See #10.
As I said — years and years of work to become what Solaris is.
Look at the threading, scheduling, resource management inside Solaris for SMP machines with 8 or more CPU’s. Sun sells servers up to 64 CPU’s and 256GB of core.
Everyone thinks it is easy to make an operating system.
It is today - for one CPU. For two isn’t easy stuff to master and do well - it took Linux/*BSD several years after dual-CPU PC’s became common to get to where SunOS/Solaris was in 1994 or so.
Getting to the point of supporting 64 CPU’s, with scalable results? That’s still way down the road for Linux/*BSD.

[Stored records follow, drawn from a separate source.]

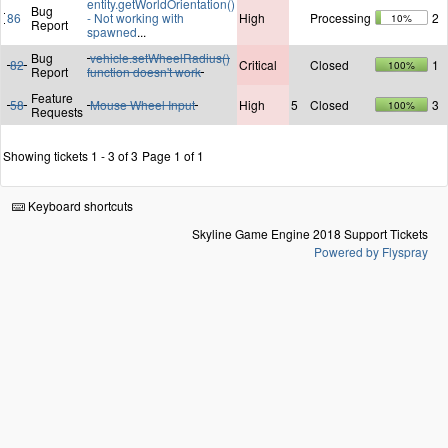
entity.getWorldOrientation()
Bug
86
- Not working with
High
Processing
2
10%
Report
spawned
...
Bug
vehicle.setWheelRadius()
82
Critical
Closed
1
100%
Report
function doesn't work
Feature
58
Mouse Wheel Input
High
5
Closed
3
100%
Requests
Showing tickets 1 - 3 of 3
Page 1 of 1
Keyboard shortcuts
Skyline Game Engine 2018 Support Tickets
Powered by Flyspray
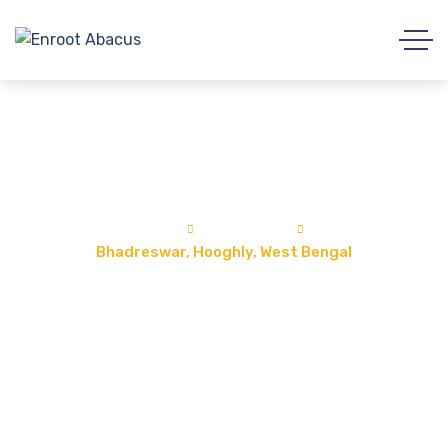
Bhadreswar, Hooghly, West Bengal
Home
Locations
Bhadreswar, Hooghly, West Bengal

Getting the availability/reliability/failure containment features of Solaris in any Linux-like distro? Even more years away.
There are Linux advocates out there, trying to show that Oracle on Linux is faster for some big number of users or big number of queries. Typically, these benchmarks fail in that they’re not a true apples:apples comparison, often due to differences in the storage architectures (eg, SCSI vs. SATA, or local SATA vs. network attached storage, etc) and so on. In some of them, I’ve seen them talk about having a power glitch or some other problem that takes down the RDMBS or whole machine — and when they come back up, the Oracle running on Solaris is A-OK, and the Linux implementations have drives out of sync, database transactions missing, etc. And the Linux advocates just wave these results off.
In a database environment, the integrity of the data is paramount - speed is second.
For Oracle as a RDBMS company, they’re dependent upon these features existing for their high-end DBMS customers, so if Sun and Solaris just faded away into the sunset, Oracle would be screwed.